Arya menoleh, dia semakin kesal karena melihat Arini yang ternyata tidur begitu pulas. Entah karena ketakutan atau karena dia memang sangat lelah sudah bekerja seharian juga karena perjalanan panjang.


"Ihhh..! " Arya menggaruk tengkuknya dengan frustasi, niatnya ingin memberikan hukuman pada Arini dan sekarang apa yang dia dapat. Dia seperti di hukum oleh alam. Bahkan dia seperti sendiri karena Arini yang meninggalkannya tidur.


Tangan terus bergerak berkali-kali dia memutar kunci berharap bisa menyalakan mobilnya tapi naas, mobil sama sekali tidak mau menyala.


"Ini dimana lagi? " wajahnya terus tolah-toleh mencari sebuah ingatan yang mungkin terselip rapi dalam kepalanya. Mungkin dia pernah melewati tempat itu tapi sepertinya tidak atau belum pernah sama sekali. Karena tak kunjung dia temukan akan memori dari tempat gelap itu.


𝘒𝘶𝘬... 𝘒𝘶𝘬... 𝘒𝘶𝘬...


Suara burung malam burung hantu membuat Arya merinding. Biarpun dia tak terkalahkan dalam hal apapun tapi dia belum pernah menghadapi kejadian yang seperti sekarang.

__ADS_1


"Astaga..., suara apa lagi sih! " bukan hanya tengkuknya saja yang tiba-tiba gatal tapi semua kepalanya yang tertutup akan rambutnya. Tak mungkin Arya tiba-tiba punya kutu dan menggigiti seluruh kepalanya.


Arya tak berani membuka jendela mobil, apalagi keluar sekedar mengontrol mesin yang mungkin panas. Arya terus berada di dalam dengan kekesalan.

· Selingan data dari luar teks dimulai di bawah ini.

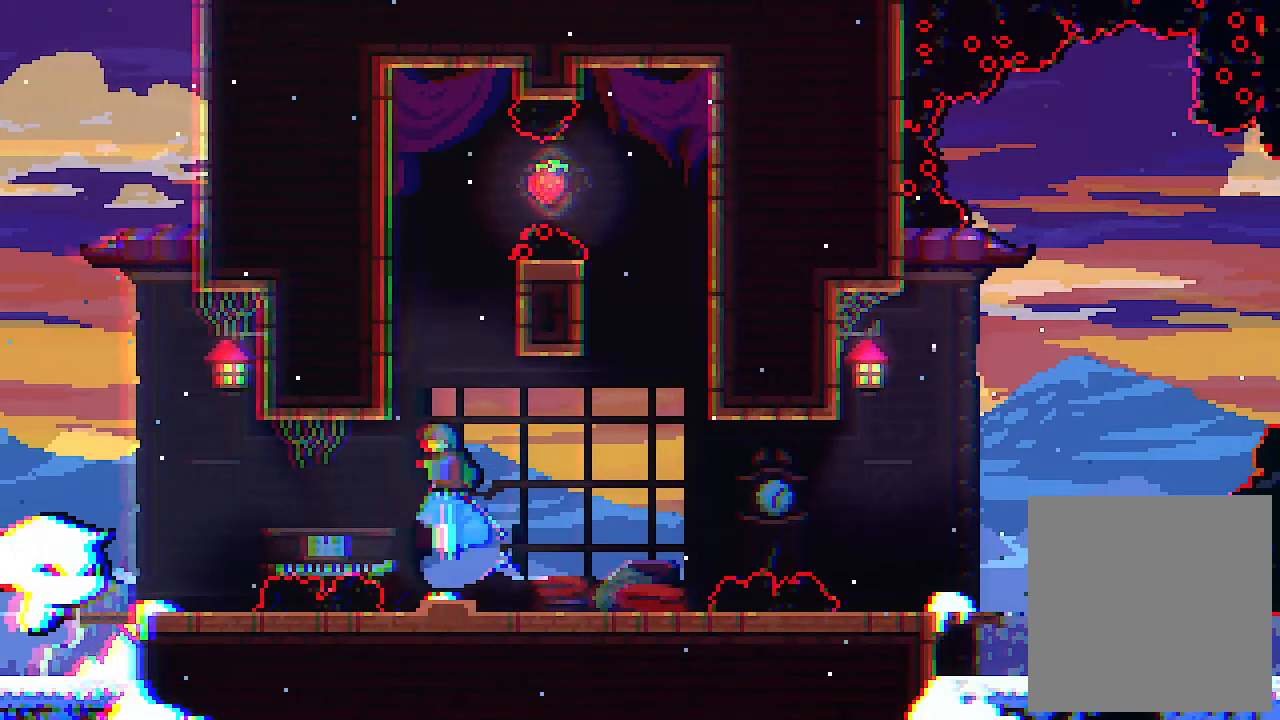
{"keys": [], "events": [[100, "c", "up"], [267, "up", "up"]]}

Arya menoleh, dilihatnya wajah Arini yang terlihat begitu tenang saat tertidur. Bukannya marah kali ini Arya malah di buat terpana dengan wajah polos Arini yang hanya berhiaskan make-up tipis juga lip care yang berwarna natural.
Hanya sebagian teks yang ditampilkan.